» **What to produce**
Transcribe the data below verbatim from the line with "(fp_line (start -8.577" to the line with "(fp_line (start -7.325 15.074)". Include both of those lines.

================================

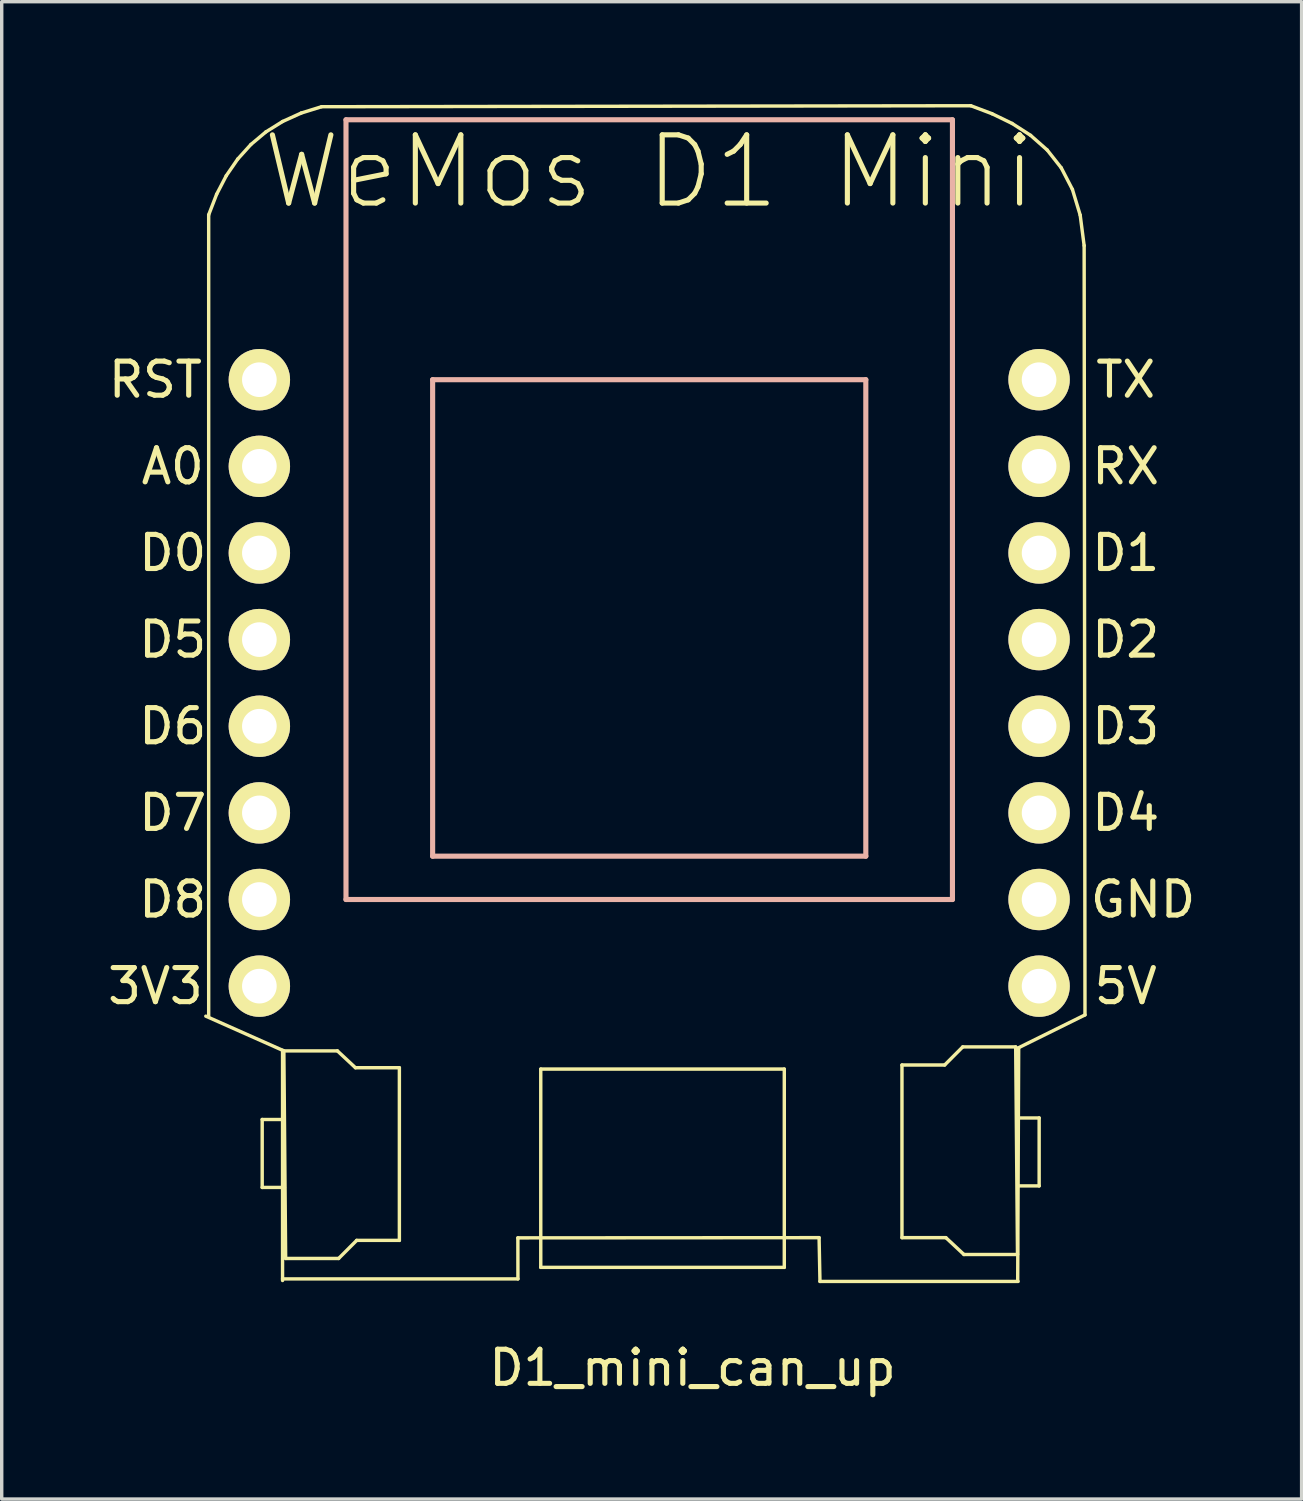
<source format=kicad_pcb>
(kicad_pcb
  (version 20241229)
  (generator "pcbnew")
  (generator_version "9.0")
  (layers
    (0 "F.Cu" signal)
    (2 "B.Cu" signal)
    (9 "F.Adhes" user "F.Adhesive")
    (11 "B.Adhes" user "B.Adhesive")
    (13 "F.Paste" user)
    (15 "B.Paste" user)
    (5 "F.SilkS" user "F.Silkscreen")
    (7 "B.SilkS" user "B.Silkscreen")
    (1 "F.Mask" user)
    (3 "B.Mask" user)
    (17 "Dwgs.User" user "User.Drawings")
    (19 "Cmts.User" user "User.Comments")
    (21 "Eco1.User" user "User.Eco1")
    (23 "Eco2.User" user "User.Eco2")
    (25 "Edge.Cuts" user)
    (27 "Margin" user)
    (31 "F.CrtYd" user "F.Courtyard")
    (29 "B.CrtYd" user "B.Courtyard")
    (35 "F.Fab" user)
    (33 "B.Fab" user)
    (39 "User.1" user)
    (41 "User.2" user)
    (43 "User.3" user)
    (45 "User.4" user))
  (footprint "D1_mini_can_up"
    (layer "F.Cu")
    (at 15.984 18.242)
    (property "Reference" "D1_mini_can_up" (at 1.27 18.81 0) (layer "F.SilkS") (effects (font (size 1 1) (thickness 0.15))))
    (attr through_hole)
    (fp_line (start -13 8.5) (end -10.75 9.5) (stroke (width 0.1) (type solid)) (layer "F.SilkS"))
    (fp_line (start -12.916 -14.993) (end -12.683 -15.596) (stroke (width 0.1) (type solid)) (layer "F.SilkS"))
    (fp_line (start -12.916 8.5) (end -12.916 -14.993) (stroke (width 0.1) (type solid)) (layer "F.SilkS"))
    (fp_line (start -12.683 -15.596) (end -12.4 -16.141) (stroke (width 0.1) (type solid)) (layer "F.SilkS"))
    (fp_line (start -12.4 -16.141) (end -12.065 -16.628) (stroke (width 0.1) (type solid)) (layer "F.SilkS"))
    (fp_line (start -12.065 -16.628) (end -11.679 -17.055) (stroke (width 0.1) (type solid)) (layer "F.SilkS"))
    (fp_line (start -11.679 -17.055) (end -11.241 -17.423) (stroke (width 0.1) (type solid)) (layer "F.SilkS"))
    (fp_line (start -11.347 11.529) (end -10.729 11.529) (stroke (width 0.1) (type solid)) (layer "F.SilkS"))
    (fp_line (start -11.347 13.522) (end -11.347 11.529) (stroke (width 0.1) (type solid)) (layer "F.SilkS"))
    (fp_line (start -11.241 -17.423) (end -10.749 -17.73) (stroke (width 0.1) (type solid)) (layer "F.SilkS"))
    (fp_line (start -10.75 9.5) (end -10.75 16.25) (stroke (width 0.1) (type solid)) (layer "F.SilkS"))
    (fp_line (start -10.749 -17.73) (end -10.205 -17.977) (stroke (width 0.1) (type solid)) (layer "F.SilkS"))
    (fp_line (start -10.712 9.518) (end -10.659 15.604) (stroke (width 0.1) (type solid)) (layer "F.SilkS"))
    (fp_line (start -10.694 13.522) (end -11.347 13.522) (stroke (width 0.1) (type solid)) (layer "F.SilkS"))
    (fp_line (start -10.659 15.604) (end -9.106 15.604) (stroke (width 0.1) (type solid)) (layer "F.SilkS"))
    (fp_line (start -10.205 -17.977) (end -9.607 -18.163) (stroke (width 0.1) (type solid)) (layer "F.SilkS"))
    (fp_line (start -9.607 -18.163) (end 9.43 -18.192) (stroke (width 0.1) (type solid)) (layer "F.SilkS"))
    (fp_line (start -9.142 9.518) (end -10.712 9.518) (stroke (width 0.1) (type solid)) (layer "F.SilkS"))
    (fp_line (start -9.106 15.604) (end -8.577 15.074) (stroke (width 0.1) (type solid)) (layer "F.SilkS"))
    (fp_line (start -8.613 10.012) (end -9.142 9.518) (stroke (width 0.1) (type solid)) (layer "F.SilkS"))
    (fp_line (start -8.577 15.074) (end -7.325 15.074) (stroke (width 0.1) (type solid)) (layer "F.SilkS"))
    (fp_line (start -7.325 10.012) (end -8.613 10.012) (stroke (width 0.1) (type solid)) (layer "F.SilkS"))
    (fp_line (start -7.325 15.074) (end -7.325 10.012) (stroke (width 0.1) (type solid)) (layer "F.SilkS"))
    (fp_line (start -3.851 15) (end -3.849 16.203) (stroke (width 0.1) (type solid)) (layer "F.SilkS"))
    (fp_line (start -3.849 16.203) (end -10.75 16.203) (stroke (width 0.1) (type solid)) (layer "F.SilkS"))
    (fp_line (start -3.18 10.051) (end 3.96 10.051) (stroke (width 0.1) (type solid)) (layer "F.SilkS"))
    (fp_line (start -3.18 15.865) (end -3.18 10.051) (stroke (width 0.1) (type solid)) (layer "F.SilkS"))
    (fp_line (start 3.96 10.051) (end 3.96 15.865) (stroke (width 0.1) (type solid)) (layer "F.SilkS"))
    (fp_line (start 3.96 15.865) (end -3.18 15.865) (stroke (width 0.1) (type solid)) (layer "F.SilkS"))
    (fp_line (start 4.98 14.994) (end -3.851 15) (stroke (width 0.1) (type solid)) (layer "F.SilkS"))
    (fp_line (start 5.006 16.277) (end 4.98 14.994) (stroke (width 0.1) (type solid)) (layer "F.SilkS"))
    (fp_line (start 7.41 9.932) (end 7.41 14.994) (stroke (width 0.1) (type solid)) (layer "F.SilkS"))
    (fp_line (start 7.41 14.994) (end 8.697 14.994) (stroke (width 0.1) (type solid)) (layer "F.SilkS"))
    (fp_line (start 8.662 9.932) (end 7.41 9.932) (stroke (width 0.1) (type solid)) (layer "F.SilkS"))
    (fp_line (start 8.697 14.994) (end 9.227 15.488) (stroke (width 0.1) (type solid)) (layer "F.SilkS"))
    (fp_line (start 9.191 9.402) (end 8.662 9.932) (stroke (width 0.1) (type solid)) (layer "F.SilkS"))
    (fp_line (start 9.227 15.488) (end 10.797 15.488) (stroke (width 0.1) (type solid)) (layer "F.SilkS"))
    (fp_line (start 9.43 -18.192) (end 10.05 -17.958) (stroke (width 0.1) (type solid)) (layer "F.SilkS"))
    (fp_line (start 10.05 -17.958) (end 10.638 -17.673) (stroke (width 0.1) (type solid)) (layer "F.SilkS"))
    (fp_line (start 10.638 -17.673) (end 11.181 -17.324) (stroke (width 0.1) (type solid)) (layer "F.SilkS"))
    (fp_line (start 10.744 9.402) (end 9.191 9.402) (stroke (width 0.1) (type solid)) (layer "F.SilkS"))
    (fp_line (start 10.779 11.484) (end 11.432 11.484) (stroke (width 0.1) (type solid)) (layer "F.SilkS"))
    (fp_line (start 10.797 15.488) (end 10.744 9.402) (stroke (width 0.1) (type solid)) (layer "F.SilkS"))
    (fp_line (start 10.817 16.277) (end 5.006 16.277) (stroke (width 0.1) (type solid)) (layer "F.SilkS"))
    (fp_line (start 10.832 9.424) (end 10.803 16.233) (stroke (width 0.1) (type solid)) (layer "F.SilkS"))
    (fp_line (start 11.181 -17.324) (end 11.667 -16.895) (stroke (width 0.1) (type solid)) (layer "F.SilkS"))
    (fp_line (start 11.432 11.484) (end 11.432 13.477) (stroke (width 0.1) (type solid)) (layer "F.SilkS"))
    (fp_line (start 11.432 13.477) (end 10.814 13.477) (stroke (width 0.1) (type solid)) (layer "F.SilkS"))
    (fp_line (start 11.667 -16.895) (end 12.08 -16.371) (stroke (width 0.1) (type solid)) (layer "F.SilkS"))
    (fp_line (start 12.08 -16.371) (end 12.407 -15.74) (stroke (width 0.1) (type solid)) (layer "F.SilkS"))
    (fp_line (start 12.407 -15.74) (end 12.635 -14.985) (stroke (width 0.1) (type solid)) (layer "F.SilkS"))
    (fp_line (start 12.635 -14.985) (end 12.751 -14.092) (stroke (width 0.1) (type solid)) (layer "F.SilkS"))
    (fp_line (start 12.751 -14.092) (end 12.776 8.463) (stroke (width 0.1) (type solid)) (layer "F.SilkS"))
    (fp_line (start 12.776 8.463) (end 10.832 9.424) (stroke (width 0.1) (type solid)) (layer "F.SilkS"))
    (fp_line (start -8.89 -17.78) (end -8.89 5.08) (stroke (width 0.15) (type solid)) (layer "B.SilkS"))
    (fp_line (start -8.89 5.08) (end 8.89 5.08) (stroke (width 0.15) (type solid)) (layer "B.SilkS"))
    (fp_line (start -6.35 -10.16) (end 6.35 -10.16) (stroke (width 0.15) (type solid)) (layer "B.SilkS"))
    (fp_line (start -6.35 3.81) (end -6.35 -10.16) (stroke (width 0.15) (type solid)) (layer "B.SilkS"))
    (fp_line (start 6.35 -10.16) (end 6.35 3.81) (stroke (width 0.15) (type solid)) (layer "B.SilkS"))
    (fp_line (start 6.35 3.81) (end -6.35 3.81) (stroke (width 0.15) (type solid)) (layer "B.SilkS"))
    (fp_line (start 8.89 -17.78) (end -8.89 -17.78) (stroke (width 0.15) (type solid)) (layer "B.SilkS"))
    (fp_line (start 8.89 5.08) (end 8.89 -17.78) (stroke (width 0.15) (type solid)) (layer "B.SilkS"))
    (fp_text user "3V3" (at -14.478 7.62 0) (layer "F.SilkS") (effects (font (size 1 1) (thickness 0.15))))
    (fp_text user "D5" (at -13.97 -2.54 0) (layer "F.SilkS") (effects (font (size 1 1) (thickness 0.15))))
    (fp_text user "D7" (at -13.97 2.54 0) (layer "F.SilkS") (effects (font (size 1 1) (thickness 0.15))))
    (fp_text user "TX" (at 13.97 -10.16 0) (layer "F.SilkS") (effects (font (size 1 1) (thickness 0.15))))
    (fp_text user "D8" (at -13.97 5.08 0) (layer "F.SilkS") (effects (font (size 1 1) (thickness 0.15))))
    (fp_text user "D0" (at -13.97 -5.08 0) (layer "F.SilkS") (effects (font (size 1 1) (thickness 0.15))))
    (fp_text user "GND" (at 14.478 5.08 0) (layer "F.SilkS") (effects (font (size 1 1) (thickness 0.15))))
    (fp_text user "D6" (at -13.97 0 0) (layer "F.SilkS") (effects (font (size 1 1) (thickness 0.15))))
    (fp_text user "D3" (at 13.97 0 0) (layer "F.SilkS") (effects (font (size 1 1) (thickness 0.15))))
    (fp_text user "D1" (at 13.97 -5.08 0) (layer "F.SilkS") (effects (font (size 1 1) (thickness 0.15))))
    (fp_text user "WeMos D1 Mini" (at 0 -16.256 0) (layer "F.SilkS") (effects (font (size 2 2) (thickness 0.15))))
    (fp_text user "D2" (at 13.97 -2.54 0) (layer "F.SilkS") (effects (font (size 1 1) (thickness 0.15))))
    (fp_text user "RST" (at -14.478 -10.16 0) (layer "F.SilkS") (effects (font (size 1 1) (thickness 0.15))))
    (fp_text user "D4" (at 13.97 2.54 0) (layer "F.SilkS") (effects (font (size 1 1) (thickness 0.15))))
    (fp_text user "5V" (at 13.97 7.62 0) (layer "F.SilkS") (effects (font (size 1 1) (thickness 0.15))))
    (fp_text user "RX" (at 13.97 -7.62 0) (layer "F.SilkS") (effects (font (size 1 1) (thickness 0.15))))
    (fp_text user "A0" (at -13.97 -7.62 0) (layer "F.SilkS") (effects (font (size 1 1) (thickness 0.15))))
    (pad "1" thru_hole circle (at -11.43 -10.16) (size 1.8 1.8) (drill 1.016) (layers "*.Cu" "*.Mask" "F.SilkS"))
    (pad "2" thru_hole circle (at -11.43 -7.62) (size 1.8 1.8) (drill 1.016) (layers "*.Cu" "*.Mask" "F.SilkS"))
    (pad "3" thru_hole circle (at -11.43 -5.08) (size 1.8 1.8) (drill 1.016) (layers "*.Cu" "*.Mask" "F.SilkS"))
    (pad "4" thru_hole circle (at -11.43 -2.54) (size 1.8 1.8) (drill 1.016) (layers "*.Cu" "*.Mask" "F.SilkS"))
    (pad "5" thru_hole circle (at -11.43 0) (size 1.8 1.8) (drill 1.016) (layers "*.Cu" "*.Mask" "F.SilkS"))
    (pad "6" thru_hole circle (at -11.43 2.54) (size 1.8 1.8) (drill 1.016) (layers "*.Cu" "*.Mask" "F.SilkS"))
    (pad "7" thru_hole circle (at -11.43 5.08) (size 1.8 1.8) (drill 1.016) (layers "*.Cu" "*.Mask" "F.SilkS"))
    (pad "8" thru_hole circle (at -11.43 7.62) (size 1.8 1.8) (drill 1.016) (layers "*.Cu" "*.Mask" "F.SilkS"))
    (pad "9" thru_hole circle (at 11.43 7.62) (size 1.8 1.8) (drill 1.016) (layers "*.Cu" "*.Mask" "F.SilkS"))
    (pad "10" thru_hole circle (at 11.43 5.08) (size 1.8 1.8) (drill 1.016) (layers "*.Cu" "*.Mask" "F.SilkS"))
    (pad "11" thru_hole circle (at 11.43 2.54) (size 1.8 1.8) (drill 1.016) (layers "*.Cu" "*.Mask" "F.SilkS"))
    (pad "12" thru_hole circle (at 11.43 0) (size 1.8 1.8) (drill 1.016) (layers "*.Cu" "*.Mask" "F.SilkS"))
    (pad "13" thru_hole circle (at 11.43 -2.54) (size 1.8 1.8) (drill 1.016) (layers "*.Cu" "*.Mask" "F.SilkS"))
    (pad "14" thru_hole circle (at 11.43 -5.08) (size 1.8 1.8) (drill 1.016) (layers "*.Cu" "*.Mask" "F.SilkS"))
    (pad "15" thru_hole circle (at 11.43 -7.62) (size 1.8 1.8) (drill 1.016) (layers "*.Cu" "*.Mask" "F.SilkS"))
    (pad "16" thru_hole circle (at 11.43 -10.16) (size 1.8 1.8) (drill 1.016) (layers "*.Cu" "*.Mask" "F.SilkS")))
  (gr_rect
    (start -3 -3)
    (end 35.111 40.9)
    (stroke (width 0.1) (type default))
    (fill no)
    (layer "Edge.Cuts")))
</source>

================================

» **Task output**
    (fp_line (start -8.577 15.074) (end -7.325 15.074) (stroke (width 0.1) (type solid)) (layer "F.SilkS"))
    (fp_line (start -7.325 10.012) (end -8.613 10.012) (stroke (width 0.1) (type solid)) (layer "F.SilkS"))
    (fp_line (start -7.325 15.074) (end -7.325 10.012) (stroke (width 0.1) (type solid)) (layer "F.SilkS"))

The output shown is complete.